The New Orleans Airlift vibe is firmly imprinted on the afternoon. The band is doing one thing while guys are trying to work out the sound. Someone’s eating, some friends are there with a baby, and a woman is hand painting the “Will Call” sign on a piece of wood in her lap. The space has started to take its trademarkable jerry-rigged shape. Wires now run from the tops of wooden poles, and a boardwalk takes a circuitous, wild mouse-like route that connects many of the buildings to the Georgia Tech concession stand, which now takes three people to operate. One opens and closes the windows, but there are also two percussion stations, one with a mushroom-like field of little cymbals. During the rehearsal, I see that the windows don’t simply sound notes when opened or closed, but they will also sweep up and down in pitch depending on how open they are.
Jay Pennington demonstrates the windows, which work on light sensors. Some are more light-sensitive than others, but Pennington says they should work better once the sun goes down and there’s less competing natural light.
During the rehearsal, the piece of the concession stand walkway that Shepherd dropped while placing does, in fact, become musical. Marion Tortorich moves away from her percussion station to start playing the railing.
In the middle of the space on a minimal stage is Parker, who has his upright bass and a horn with him. He does little demonstrative conducting; in fact, he often looks like a musician without a home in this context. But according to Rob Cambre, he has been instrumental in getting the players to the point they were at.

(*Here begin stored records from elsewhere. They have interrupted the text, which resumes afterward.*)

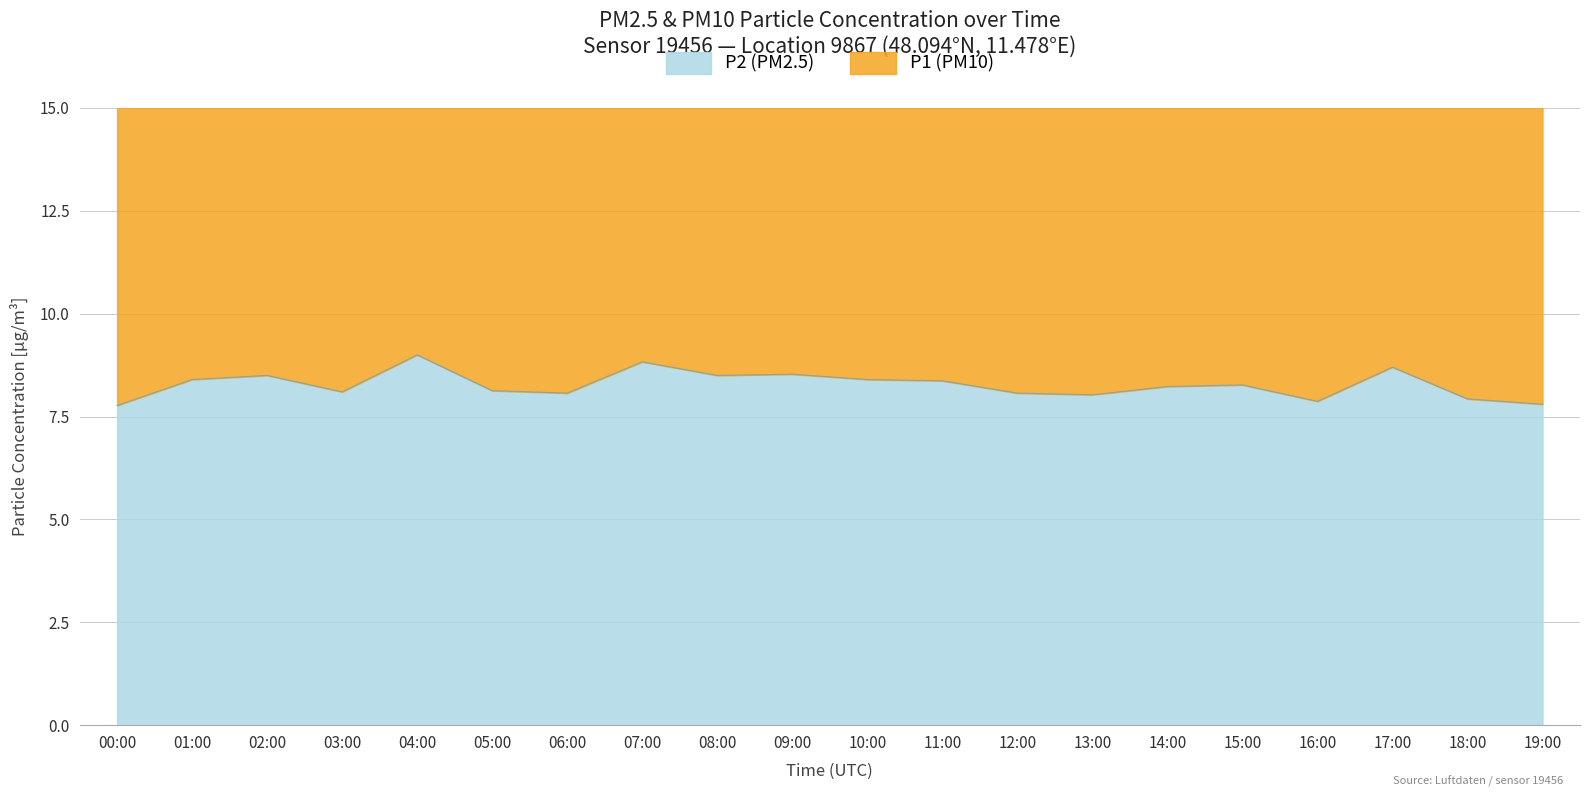

Rank the categories by value from highest to lowest.

04:00, 07:00, 17:00, 09:00, 02:00, 08:00, 01:00, 10:00, 11:00, 15:00, 14:00, 05:00, 03:00, 06:00, 12:00, 13:00, 18:00, 16:00, 19:00, 00:00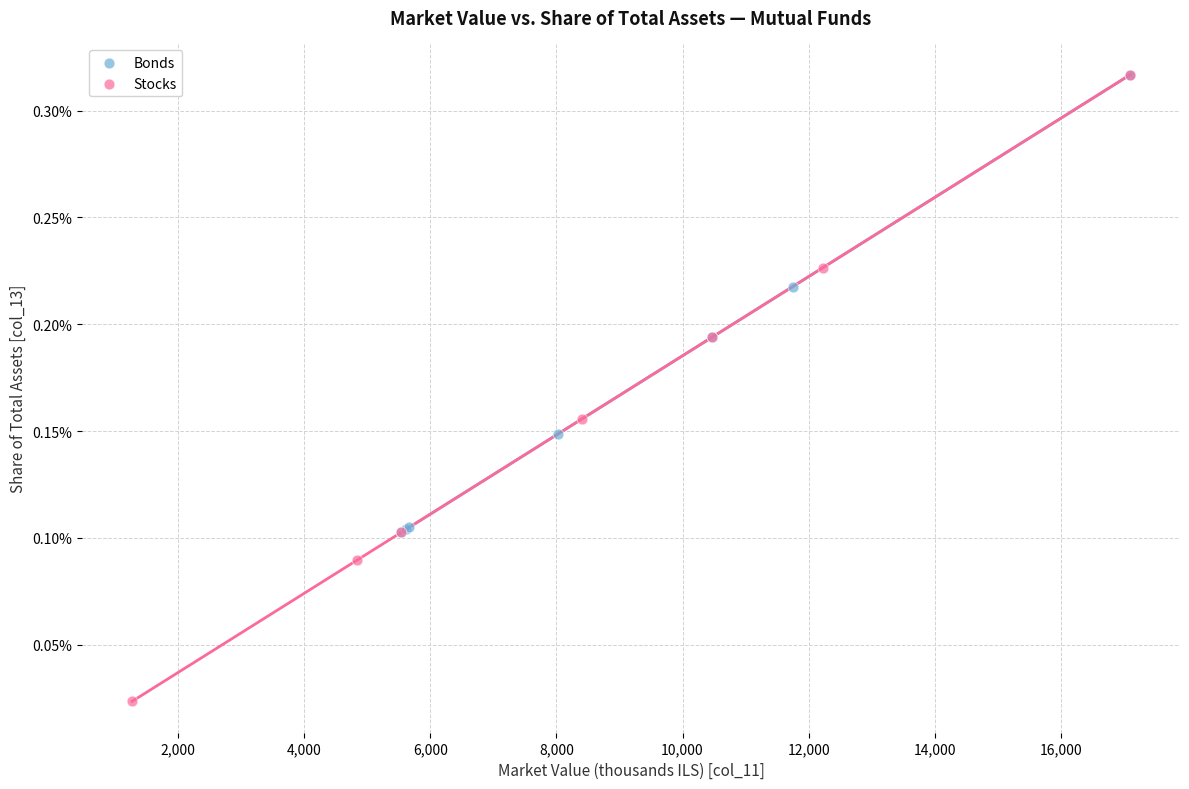

Which series has the widest spread of Y values?

Stocks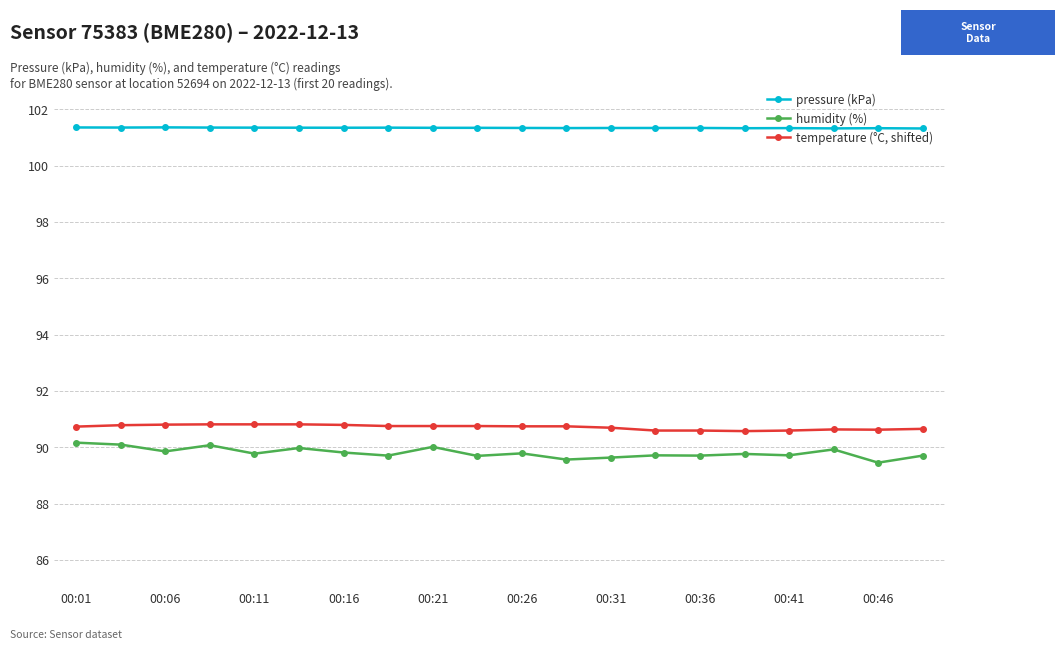

True or false: pressure (kPa) has more than 1 points higher than both neighbors.

True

“‘Play to the room,’ he said.”
Parker suggested that rather than try to fight the space, that they adapt to it. If nothing else, that philosophy keeps everybody sanguine, though no one seems exactly happy. Parker’s flexibility also helps the overall sense of confidence. When parts of his planned score didn’t work in an earlier rehearsal, he scrapped them and focused on the parts that did.
The day ends with another effort to improve the players’ ability to hear each other. A few monitors have been set up, and the monitor check goes most monitor checks do—with a guy in a black T-shirt telling someone to play while another guy in a black T-shirt tweaks knobs until a feedback squeal tells him he went a dial setting too far.
The musicians make plans for one more rehearsal, chat, then filter out across Shepherd's bridge. McCalla stops to reflect on the process.
“I’ve never learned an instrument one day and then played it the next day,” she says. “It’s a really cool process; it’s very freeing.”
Update April 3, 2:26 p.m.
The performer playing the windows, Labanna Babalon, has been identified since the story was first posted.
Updated April 3, 3:54 p.m.
The video was added after the story's initial publication.